## PROVIDED RECORDS
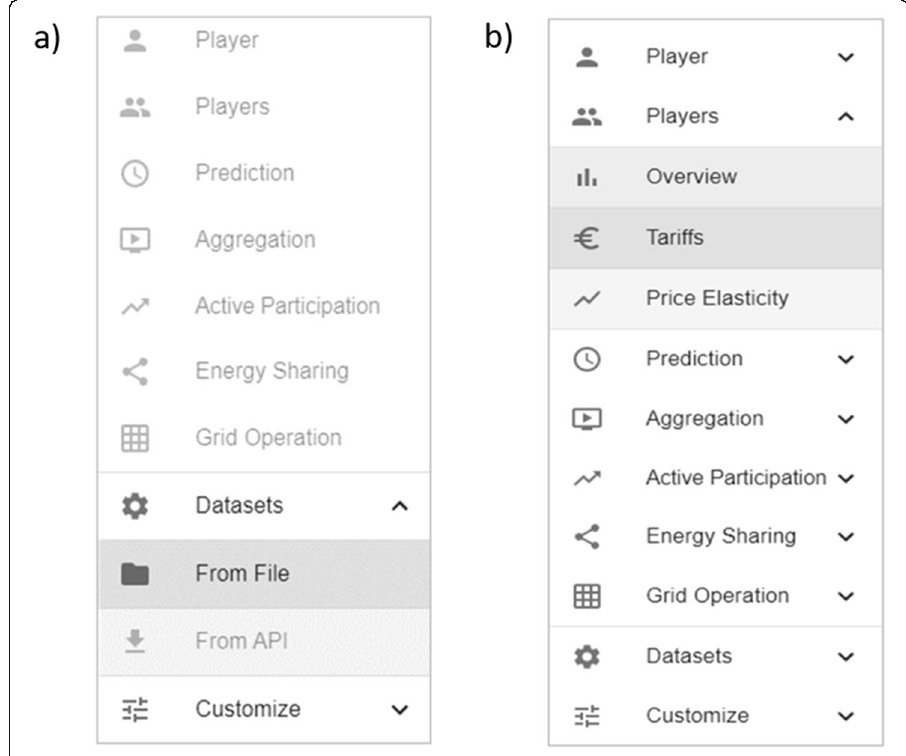
Fig. 2 Side menu of the application: a with locked services, b with unlock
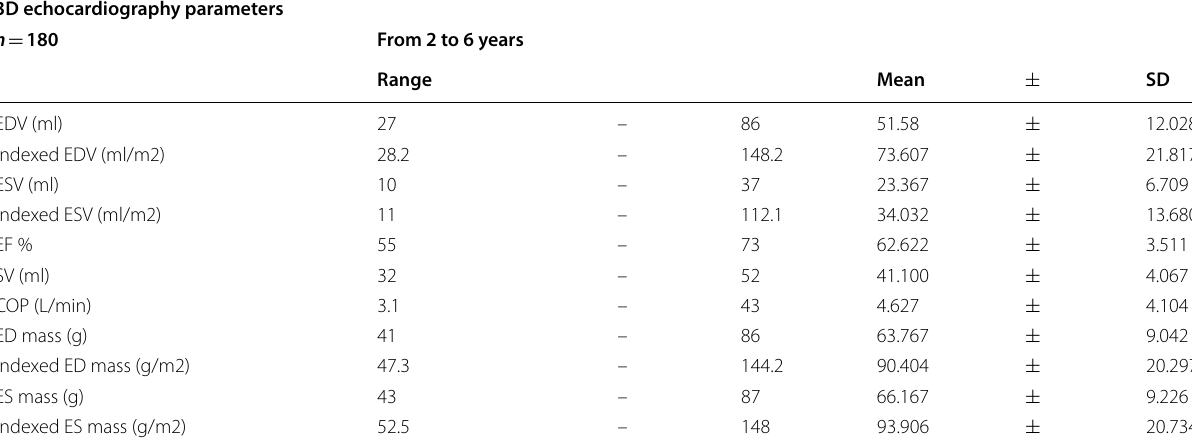
Table 3 Our study population 3D echocardiographic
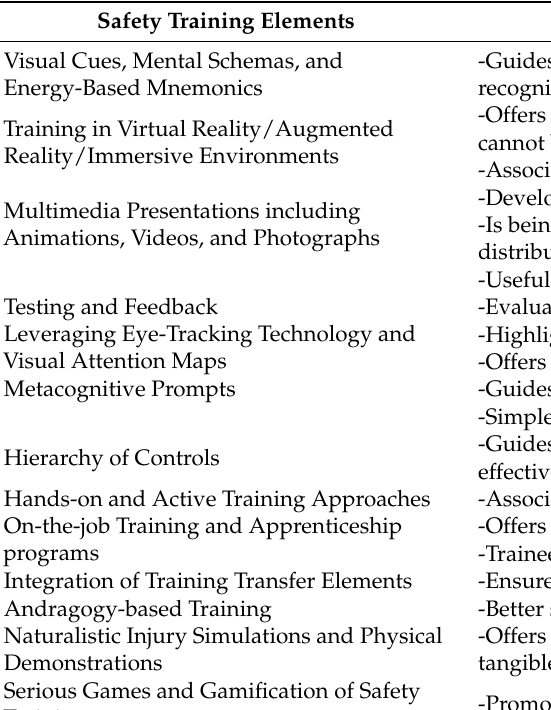
Table 1. Summary of safety training elements along with key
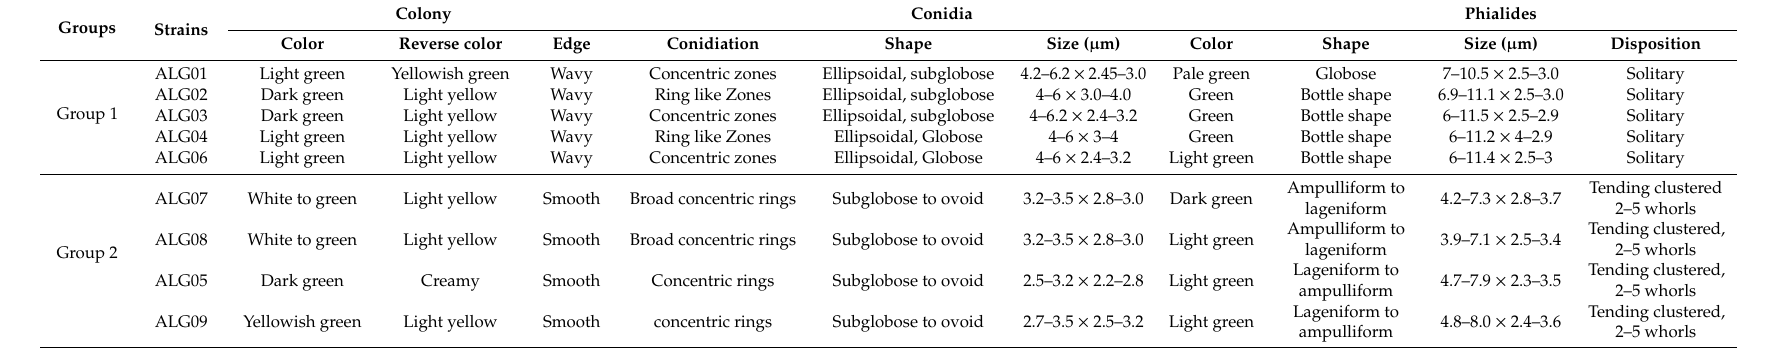
Table 1. Morphological description used for characterization of nine Trichoderma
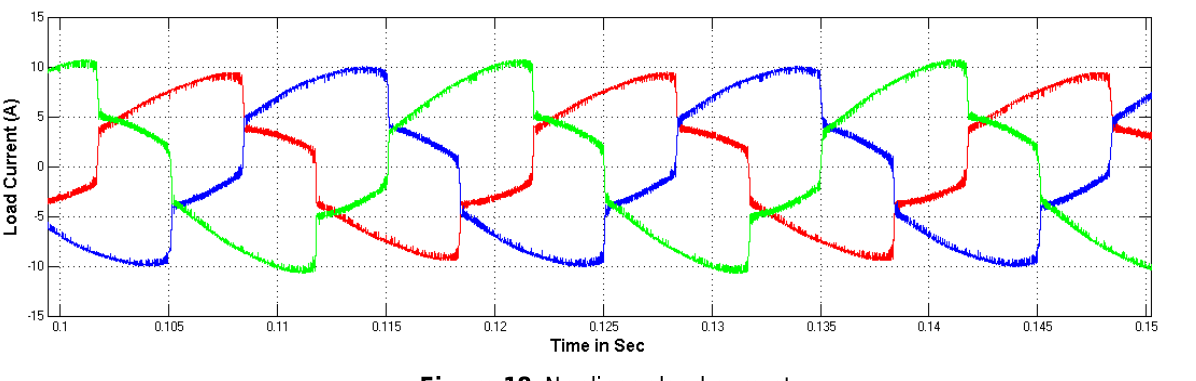
Figure 18. Nonlinear load current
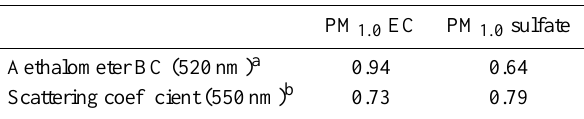
Table 3. Correlation coefficients of absorption and scattering prop- erties of aerosols with EC and sulfate concentrations in PM 1 . 0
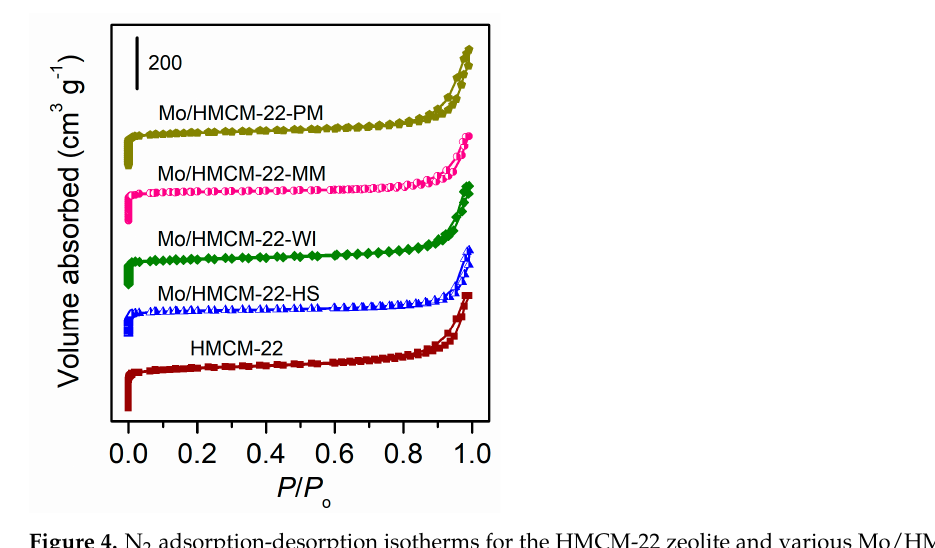
Figure 4. N 2 adsorption-desorption isotherms for the HMCM-22 zeolite and various Mo/HMCM-22 catalysts.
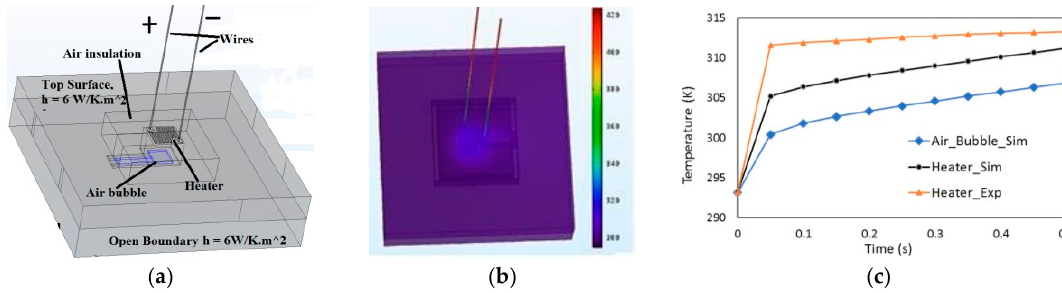
Figure 2. ( a ) Computational domain with boundary conditions, ( b ) temperature contours of the chip at t = 0.35 s and ( c ) temperature variation of bubble, and heater (both simulation and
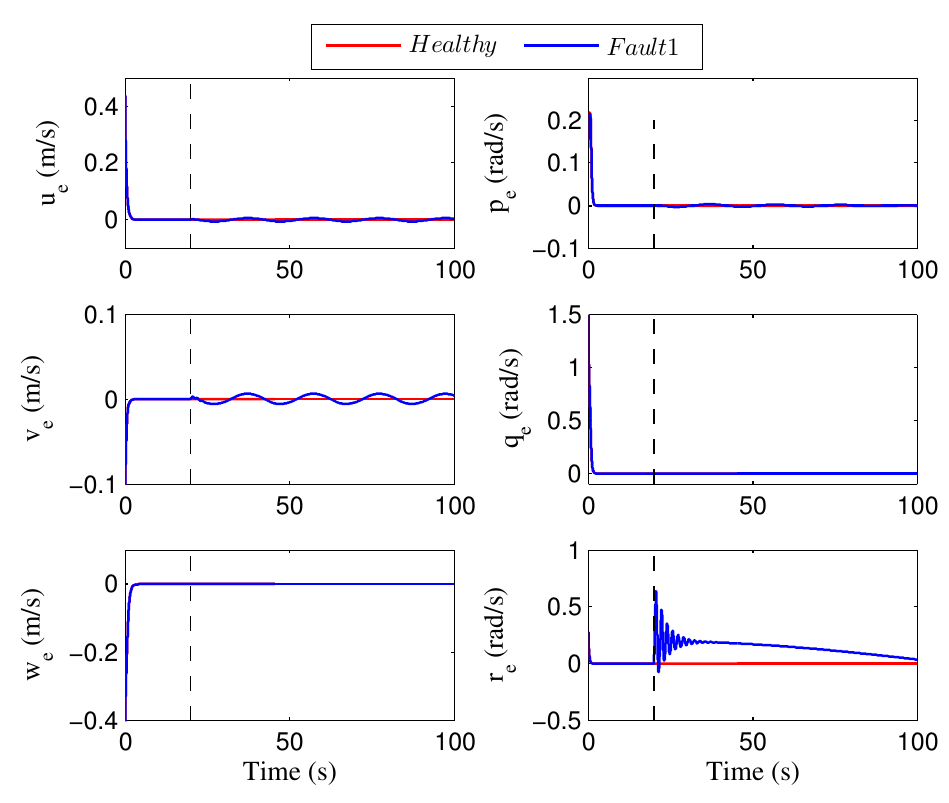
Figure 6. The velocity and angular velocity errors with fault 1.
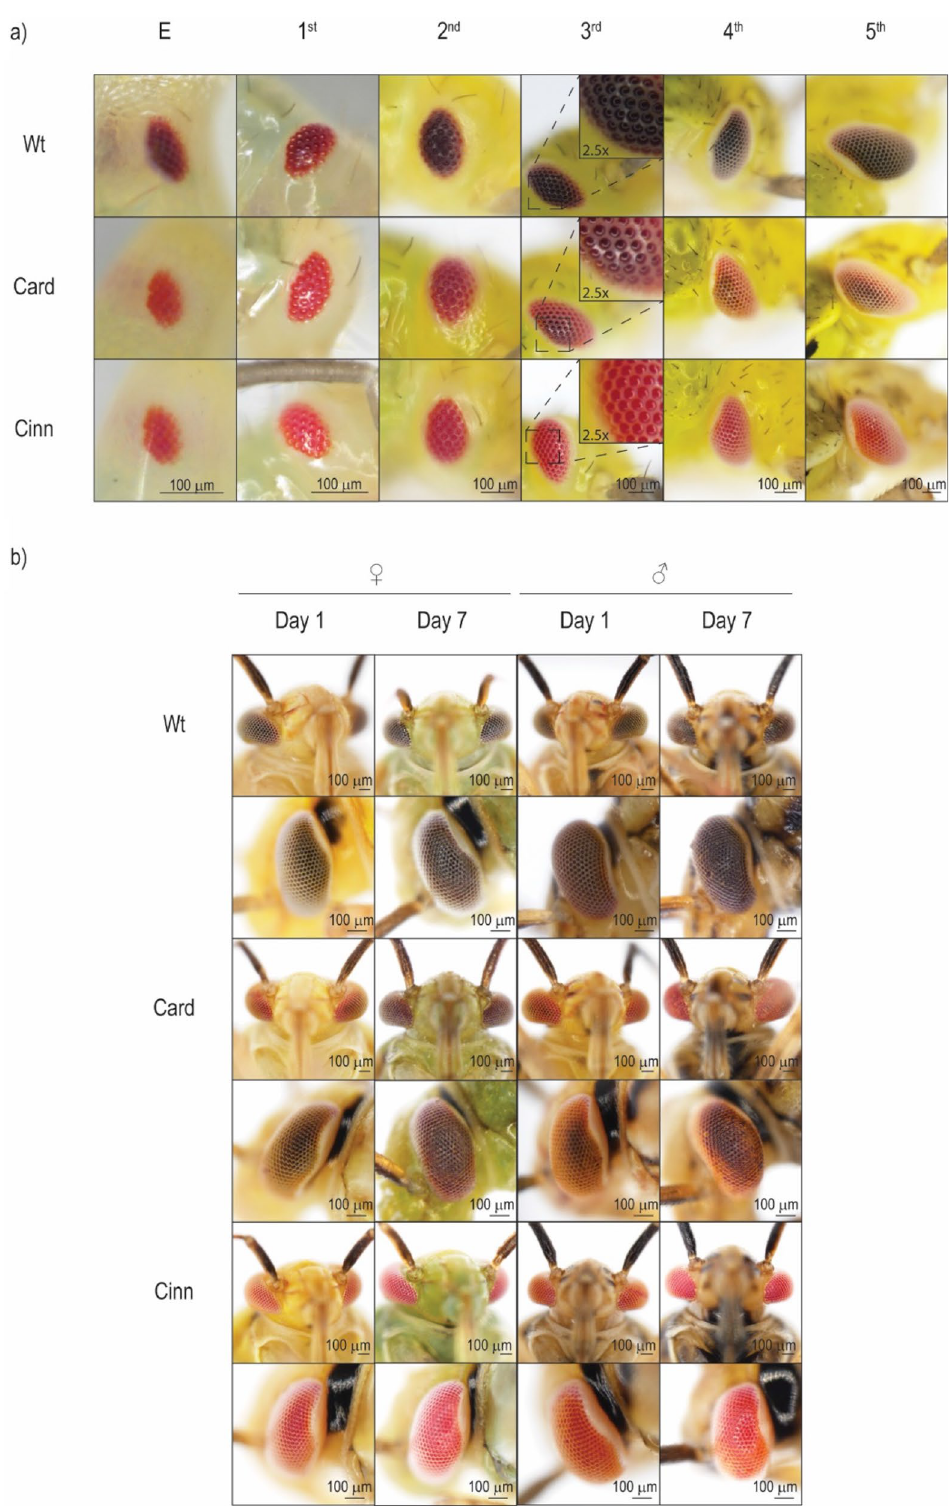
Figure 5. Eye pigmentation phenotypes for the CRISPR/Cas9 Lygus hesperus mutant strains. ( a ) Egg (E) and nymphal instars (1st, 2nd, 3rd, 4th, and 5th) corresponding to representative wild-type, Card, and Cinn insects. Insets show 2.5 × magnification of the 3rd instar eye, which underscores gradual reversion to wild-type coloration in the Card line. ( b ) Ventral and lateral views of female and male eyes at 1-day and 7-days post-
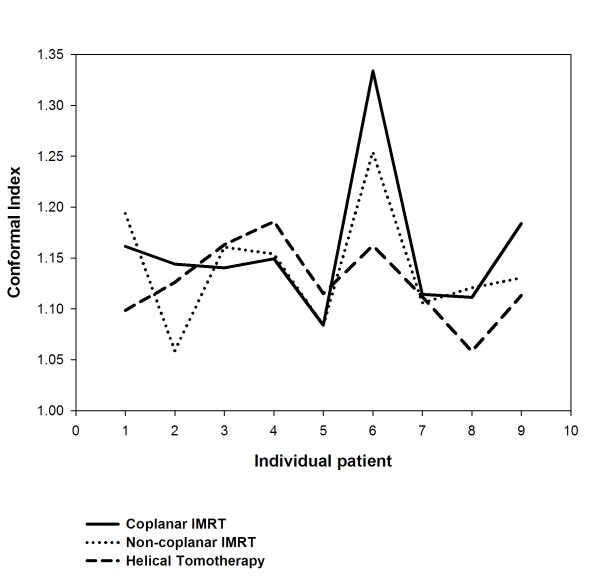
The conformal index (CI) for each individual patient undergoing coplanar intensity-modulated radiotherapy (IMRT), noncoplanar IMRT, and helical tomotherapy.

## ACTIVITY
Report, with no additional words, how many lines in the records above contain the word "Table".

## THE ANSWER
4